Vacarme 35 / cahier

écriture et point d’arrêt / 3

écriture et ressassement

par

Un exemple tout d’abord :

Je ne dors pas, et tout au fond de cette nuit
L’horloge non plus
Ne dort pas.
Je presse du pus au fond de mon âme.
C’est énorme,
Ce que la ténèbre contient.

Pourriture de l’âme, agonie
De tout ce que je croyais être,
J’écoute le monde.
C’est un vent sourd et lourd
Qui du profond abîme
Veille sur mon trépas.

J’assiste indifférent
À la mise en cadavre
De tout ce que je suis.
En quelle âme ou quel corps est-ce donc que j’existe ?
Vais-je dormir ou m’éveiller,
Où suis-je si je suis sans existence ?

Rien. Il y a dans la ténèbre où parle
L’horloge fatale
Une grande salle anonyme,
Une grande ténèbre où elle se tait,
Un grand bien au goût de mal,
Une vie qui se désassemble,
Une mort qui ne sait à quoi elle ressemble.

Tiré d’un ensemble de poèmes de Pessoa, long de quelques 500 pages, le Cancioneiro, ensemble ayant par sa monotonie vocation de journal ou du moins de rapport à une académie, et qui rassemble des pièces dont le ton et la recherche sont de cette nature presque exclusivement [1].

★ ★ ★

## [EXPLORER LE TEXTE]
1. Traduisez en anglais la phrase suivante de l'extrait : « Je presse du pus au fond de mon âme. »
2. Répondez aux questions suivantes à partir de l'extrait :
(a) Outre le « je » du poème, qu'est-ce qui ne dort pas ?
(b) De quel ensemble de poèmes le texte cité est-il tiré ?
(c) Quelle est la longueur approximative de cet ensemble ?
Veuillez vous appuyer uniquement sur l'extrait.

★ ★ ★

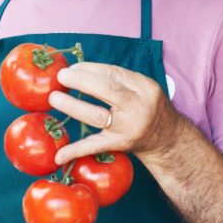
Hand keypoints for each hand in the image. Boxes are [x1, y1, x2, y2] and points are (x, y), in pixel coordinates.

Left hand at [47, 63, 183, 166]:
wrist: (168, 140)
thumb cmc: (149, 107)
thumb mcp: (143, 88)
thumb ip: (118, 79)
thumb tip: (79, 70)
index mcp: (144, 87)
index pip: (114, 73)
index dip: (89, 69)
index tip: (72, 67)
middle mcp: (137, 107)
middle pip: (106, 90)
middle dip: (81, 81)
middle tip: (61, 77)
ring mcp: (127, 128)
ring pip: (98, 116)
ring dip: (73, 106)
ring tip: (55, 98)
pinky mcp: (118, 145)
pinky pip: (95, 147)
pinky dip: (75, 151)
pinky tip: (59, 155)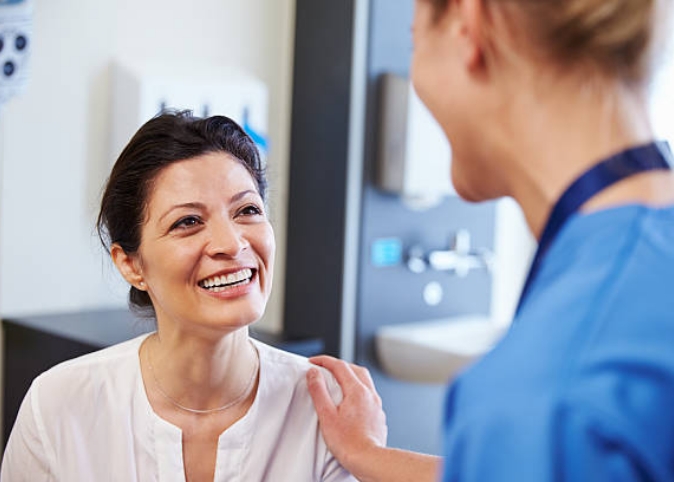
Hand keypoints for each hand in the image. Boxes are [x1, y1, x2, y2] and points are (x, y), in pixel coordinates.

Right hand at [306, 355, 387, 476]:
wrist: (368, 459)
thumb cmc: (348, 442)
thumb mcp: (326, 415)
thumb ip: (319, 391)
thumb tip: (314, 373)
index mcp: (357, 391)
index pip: (340, 366)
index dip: (324, 361)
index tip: (313, 362)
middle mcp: (370, 394)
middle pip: (355, 369)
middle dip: (339, 365)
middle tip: (325, 368)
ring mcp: (376, 404)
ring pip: (364, 380)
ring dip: (351, 375)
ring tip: (338, 381)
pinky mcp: (378, 415)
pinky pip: (369, 394)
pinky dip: (358, 389)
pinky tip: (351, 400)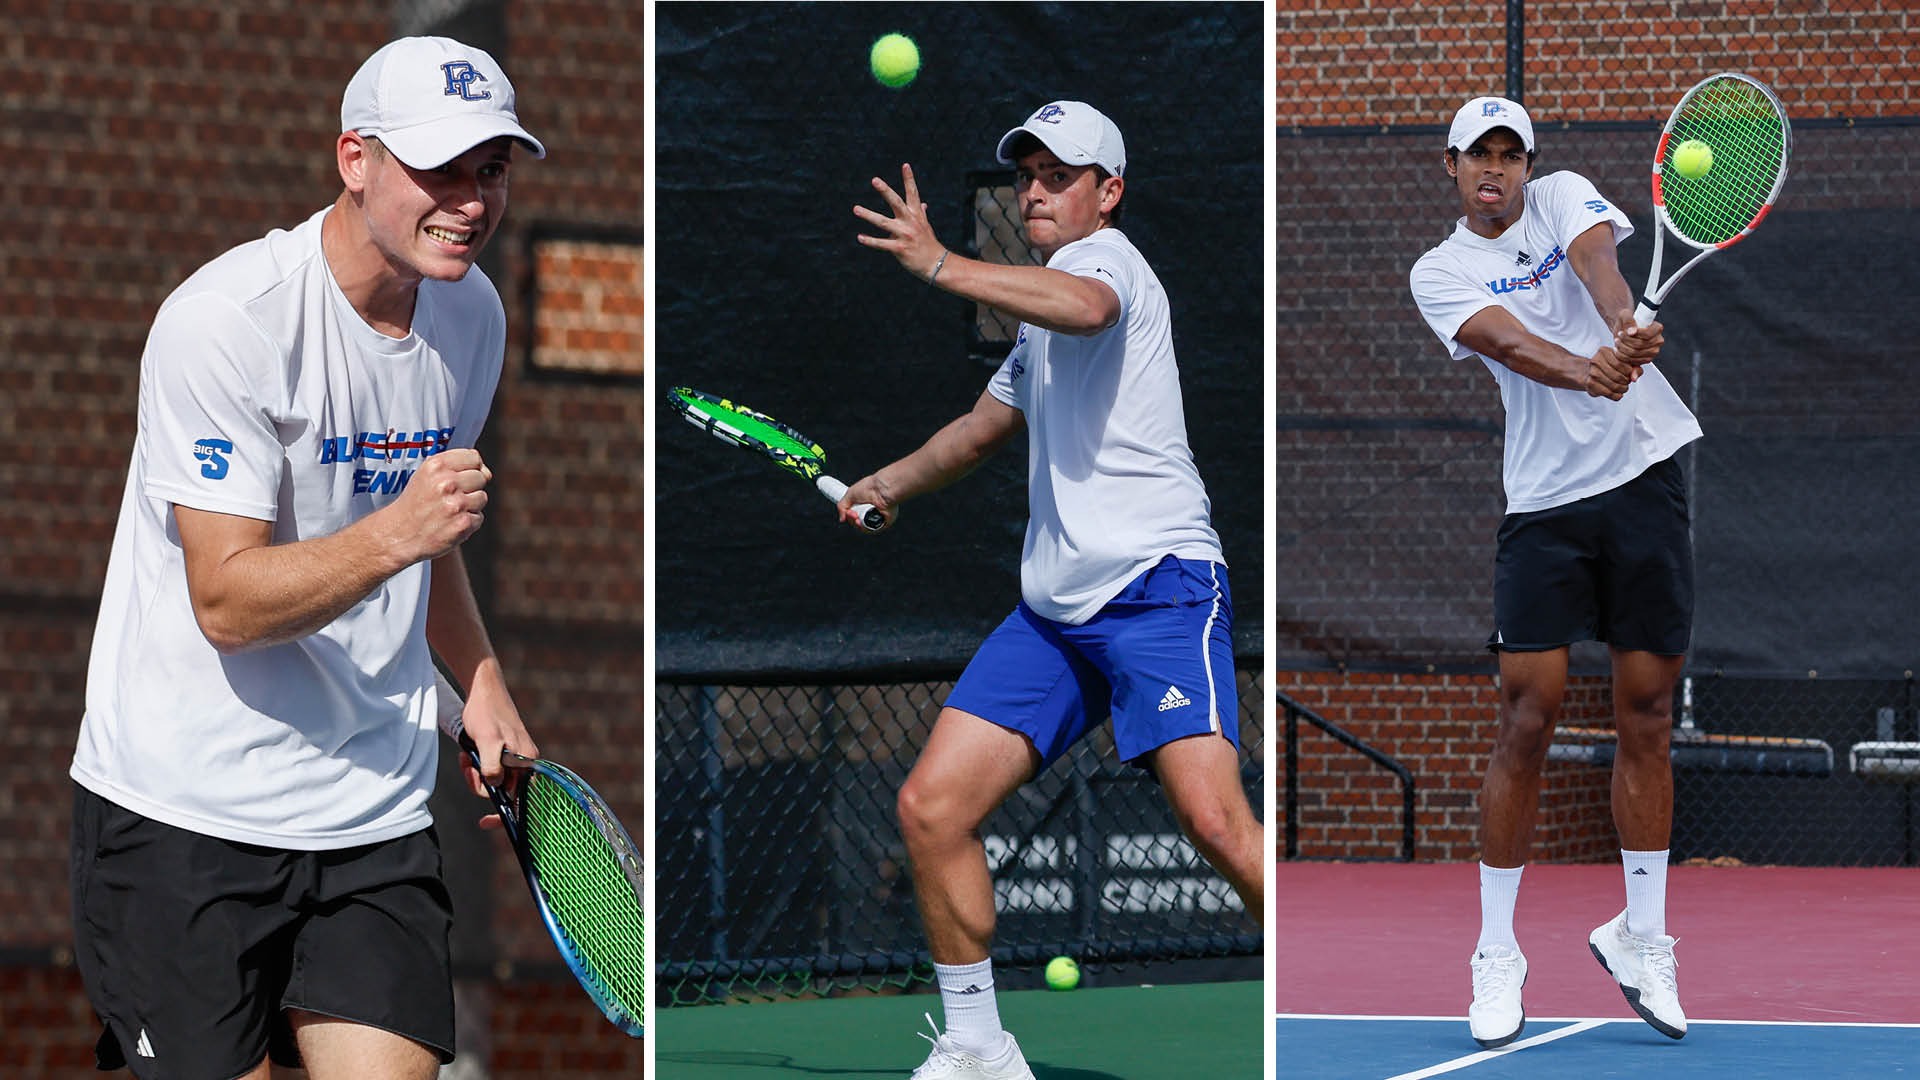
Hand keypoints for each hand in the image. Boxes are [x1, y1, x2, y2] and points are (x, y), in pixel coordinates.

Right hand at [386, 449, 490, 563]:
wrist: (399, 535)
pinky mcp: (463, 524)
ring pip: (482, 497)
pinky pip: (479, 518)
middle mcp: (446, 483)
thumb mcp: (426, 475)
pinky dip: (468, 523)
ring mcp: (456, 504)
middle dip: (470, 487)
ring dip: (470, 506)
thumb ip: (455, 467)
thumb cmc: (415, 503)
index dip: (470, 468)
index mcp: (436, 466)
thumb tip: (487, 473)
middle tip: (450, 498)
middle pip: (481, 477)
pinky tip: (450, 523)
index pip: (474, 457)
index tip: (460, 477)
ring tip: (449, 511)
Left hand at [457, 680, 538, 830]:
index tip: (485, 823)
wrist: (483, 689)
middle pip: (503, 790)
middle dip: (481, 784)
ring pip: (494, 779)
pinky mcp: (504, 751)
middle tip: (468, 768)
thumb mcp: (486, 742)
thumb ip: (492, 767)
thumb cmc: (486, 712)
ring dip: (476, 773)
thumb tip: (493, 785)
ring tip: (466, 757)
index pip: (521, 799)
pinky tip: (469, 753)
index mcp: (526, 762)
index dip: (504, 816)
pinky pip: (490, 768)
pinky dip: (477, 765)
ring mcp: (515, 757)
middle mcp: (525, 762)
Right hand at [838, 473, 896, 531]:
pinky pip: (873, 530)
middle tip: (852, 514)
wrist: (881, 489)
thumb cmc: (869, 487)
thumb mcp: (849, 494)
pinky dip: (865, 528)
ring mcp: (878, 517)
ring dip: (857, 525)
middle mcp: (872, 510)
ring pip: (865, 527)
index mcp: (866, 503)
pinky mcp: (884, 522)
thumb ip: (842, 506)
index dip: (849, 515)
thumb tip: (842, 519)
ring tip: (856, 517)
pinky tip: (861, 522)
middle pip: (858, 522)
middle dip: (852, 520)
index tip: (847, 511)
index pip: (855, 515)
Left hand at [853, 163, 946, 281]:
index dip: (909, 179)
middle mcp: (910, 222)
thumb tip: (923, 204)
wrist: (937, 264)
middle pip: (896, 202)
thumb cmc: (929, 244)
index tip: (905, 165)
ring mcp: (905, 235)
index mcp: (916, 215)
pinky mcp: (900, 249)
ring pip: (883, 222)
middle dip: (885, 191)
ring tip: (855, 209)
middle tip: (875, 180)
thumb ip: (921, 214)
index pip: (912, 193)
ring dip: (868, 215)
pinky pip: (882, 244)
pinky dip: (870, 241)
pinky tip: (860, 237)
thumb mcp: (926, 226)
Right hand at [1581, 346, 1641, 400]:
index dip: (1629, 372)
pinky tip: (1617, 392)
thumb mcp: (1625, 362)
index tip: (1629, 373)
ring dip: (1622, 389)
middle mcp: (1595, 361)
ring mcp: (1591, 373)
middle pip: (1617, 376)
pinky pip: (1608, 393)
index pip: (1620, 364)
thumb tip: (1634, 378)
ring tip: (1623, 387)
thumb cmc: (1612, 365)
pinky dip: (1616, 395)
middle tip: (1627, 382)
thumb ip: (1635, 367)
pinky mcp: (1590, 384)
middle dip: (1626, 381)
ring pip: (1613, 386)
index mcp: (1603, 351)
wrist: (1592, 371)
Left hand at [1613, 311, 1663, 365]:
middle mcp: (1658, 341)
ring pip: (1635, 353)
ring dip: (1622, 348)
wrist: (1623, 331)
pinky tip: (1618, 349)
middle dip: (1626, 341)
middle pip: (1640, 345)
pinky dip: (1622, 356)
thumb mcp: (1625, 315)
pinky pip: (1633, 361)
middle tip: (1619, 335)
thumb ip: (1628, 320)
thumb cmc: (1626, 322)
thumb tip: (1631, 330)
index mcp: (1657, 328)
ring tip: (1617, 341)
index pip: (1648, 334)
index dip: (1636, 334)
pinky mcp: (1645, 360)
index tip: (1626, 331)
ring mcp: (1653, 352)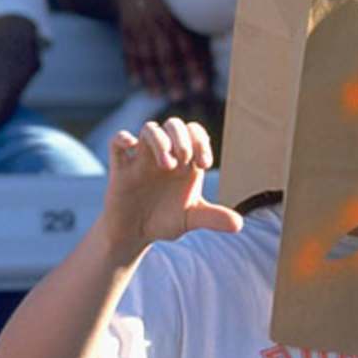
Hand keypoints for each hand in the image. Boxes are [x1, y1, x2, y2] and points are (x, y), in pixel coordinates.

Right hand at [102, 118, 240, 254]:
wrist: (135, 233)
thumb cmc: (166, 220)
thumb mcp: (191, 219)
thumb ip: (213, 218)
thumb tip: (240, 224)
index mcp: (185, 162)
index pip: (195, 133)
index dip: (201, 141)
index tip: (204, 164)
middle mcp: (164, 155)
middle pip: (174, 124)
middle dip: (182, 139)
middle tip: (185, 162)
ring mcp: (142, 159)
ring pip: (149, 129)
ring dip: (160, 141)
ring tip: (167, 165)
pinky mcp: (121, 168)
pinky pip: (117, 141)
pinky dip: (124, 139)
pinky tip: (132, 148)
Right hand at [109, 0, 210, 100]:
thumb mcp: (182, 8)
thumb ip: (196, 30)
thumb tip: (213, 56)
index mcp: (175, 19)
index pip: (187, 47)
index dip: (194, 67)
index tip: (200, 86)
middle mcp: (157, 24)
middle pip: (165, 54)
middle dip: (172, 76)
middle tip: (178, 97)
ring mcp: (139, 26)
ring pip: (145, 55)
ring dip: (151, 77)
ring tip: (156, 96)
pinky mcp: (125, 29)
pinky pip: (128, 50)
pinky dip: (131, 66)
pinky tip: (135, 82)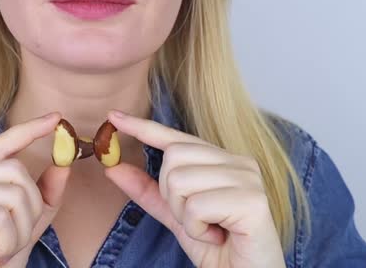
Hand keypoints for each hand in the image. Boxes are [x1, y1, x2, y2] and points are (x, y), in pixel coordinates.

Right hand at [0, 112, 70, 267]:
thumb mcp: (26, 229)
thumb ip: (43, 198)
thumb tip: (64, 163)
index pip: (0, 146)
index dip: (28, 130)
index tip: (57, 118)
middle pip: (15, 171)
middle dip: (30, 211)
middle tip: (11, 242)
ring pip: (12, 194)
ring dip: (18, 233)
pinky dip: (5, 243)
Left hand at [104, 110, 285, 267]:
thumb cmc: (218, 249)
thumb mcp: (176, 216)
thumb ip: (148, 191)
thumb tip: (114, 167)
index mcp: (223, 161)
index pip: (177, 138)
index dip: (144, 127)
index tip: (113, 117)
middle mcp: (239, 162)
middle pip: (173, 158)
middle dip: (171, 197)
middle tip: (197, 220)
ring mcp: (248, 178)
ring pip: (180, 181)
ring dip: (185, 216)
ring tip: (210, 229)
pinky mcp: (252, 200)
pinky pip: (197, 205)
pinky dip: (198, 228)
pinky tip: (218, 236)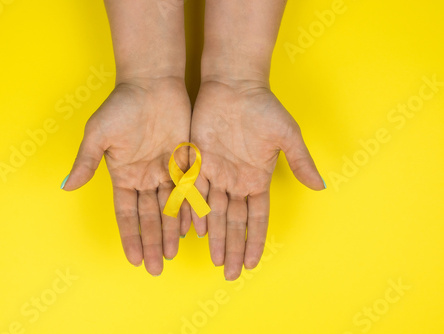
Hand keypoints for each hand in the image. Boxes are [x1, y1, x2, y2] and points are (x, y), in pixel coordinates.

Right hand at [62, 77, 191, 275]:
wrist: (152, 83)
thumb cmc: (122, 106)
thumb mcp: (99, 134)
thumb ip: (86, 161)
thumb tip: (66, 186)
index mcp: (124, 175)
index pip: (127, 213)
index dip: (131, 236)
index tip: (134, 259)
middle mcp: (145, 177)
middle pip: (150, 216)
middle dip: (152, 242)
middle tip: (158, 267)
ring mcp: (166, 171)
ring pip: (170, 208)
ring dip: (171, 231)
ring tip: (174, 254)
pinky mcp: (186, 162)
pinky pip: (190, 191)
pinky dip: (192, 209)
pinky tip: (194, 229)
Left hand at [190, 80, 324, 279]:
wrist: (234, 85)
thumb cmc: (263, 108)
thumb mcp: (287, 135)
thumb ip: (299, 161)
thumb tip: (320, 187)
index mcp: (256, 178)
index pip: (256, 218)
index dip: (254, 240)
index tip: (252, 263)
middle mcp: (236, 180)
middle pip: (234, 222)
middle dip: (233, 248)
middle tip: (229, 273)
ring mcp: (216, 173)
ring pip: (214, 213)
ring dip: (214, 237)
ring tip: (214, 260)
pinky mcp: (197, 162)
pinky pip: (194, 192)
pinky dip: (194, 212)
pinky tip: (194, 232)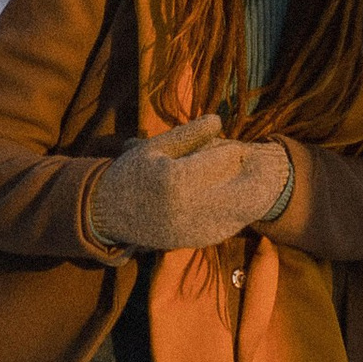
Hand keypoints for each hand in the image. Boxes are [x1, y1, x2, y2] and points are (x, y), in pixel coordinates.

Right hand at [86, 117, 296, 251]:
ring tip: (243, 181)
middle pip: (246, 193)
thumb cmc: (132, 172)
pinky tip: (228, 199)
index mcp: (177, 178)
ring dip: (249, 196)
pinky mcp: (194, 242)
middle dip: (255, 176)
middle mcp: (188, 207)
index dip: (234, 150)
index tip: (234, 147)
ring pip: (242, 213)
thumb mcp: (156, 146)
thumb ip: (189, 134)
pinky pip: (228, 227)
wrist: (107, 213)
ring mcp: (193, 229)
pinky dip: (235, 212)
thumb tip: (218, 120)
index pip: (228, 159)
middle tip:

★ ★ ★

## [RÉPONSES PAR TÂCHE]
1. I squeeze pus deep within my soul.

2.
(a) L'horloge.
(b) Du Cancioneiro de Pessoa.
(c) Environ 500 pages.